START Supplied text

In a recent international development, China has announced that it is creating an Air Defence Identification Zone over an area that includes disputed Senkaku islands in the East-China Sea which are controlled by Japan but claimed by China.

Chinese defence ministry has also released protocol for aircraft identification that must be followed by all planes entering the area, under penalty of intervention by the military. As per the protocol, aircrafts are required to provide their flight plan, clearly mark their nationality, and maintain two-way radio communication allowing them to respond in a timely and accurate manner to the identification inquiries from Chinese authorities.

The outline of the new zone covers a wide area of the East China Sea between South Korea and Taiwan that includes the Tokyo-controlled islands known as the Senkaku to Japan and Diaoyou to China.  As per Chinese defense ministry, China’s armed forces will exercise defensive emergency steps to respond to aircraft that do not cooperate in the identification or refuse to follow the instructions.

Why China took this stance?

END Supplied text

» **Study questions**
1. Reproduce verbatim everything in the passage on China's air defense zone from "Chinese defence ministry" down to "took this stance?".
2. Summarize the passage on China's air defense zone in two sentences.
3. State whether each statement agrees with the passage on China's air defense zone, answering yes or no and quoting the words that decide it: (a) The Senkaku islands are controlled by China. (b) Aircraft entering the zone must clearly mark their nationality. (c) The zone covers an area between South Korea and Taiwan.
The material that comes next stands apart from the passage on China's air defense zone.

START Dataset section

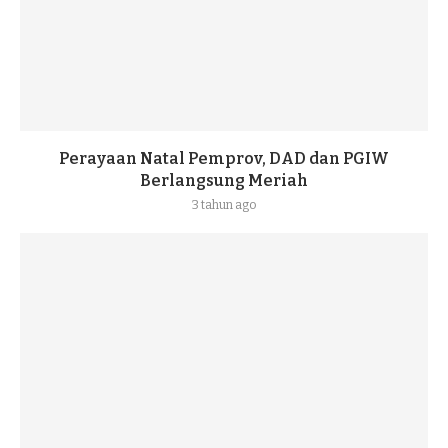
Perayaan Natal Pemprov, DAD dan PGIW
Berlangsung Meriah
3 tahun ago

END Dataset section

» **Answer list**
1.
Chinese defence ministry has also released protocol for aircraft identification that must be followed by all planes entering the area, under penalty of intervention by the military. As per the protocol, aircrafts are required to provide their flight plan, clearly mark their nationality, and maintain two-way radio communication allowing them to respond in a timely and accurate manner to the identification inquiries from Chinese authorities.

The outline of the new zone covers a wide area of the East China Sea between South Korea and Taiwan that includes the Tokyo-controlled islands known as the Senkaku to Japan and Diaoyou to China.  As per Chinese defense ministry, China’s armed forces will exercise defensive emergency steps to respond to aircraft that do not cooperate in the identification or refuse to follow the instructions.

Why China took this stance?

2. China has announced an air defense identification zone over a wide area of the East China Sea between South Korea and Taiwan, including the Senkaku islands, which Japan controls but China claims. Its defense ministry requires aircraft entering the area to provide their flight plan, clearly mark their nationality, and maintain two-way radio communication, and says its armed forces will take defensive emergency steps against aircraft that do not cooperate or refuse to follow instructions.

3.
(a) No: "which are controlled by Japan but claimed by China"
(b) Yes: "clearly mark their nationality"
(c) Yes: "a wide area of the East China Sea between South Korea and Taiwan"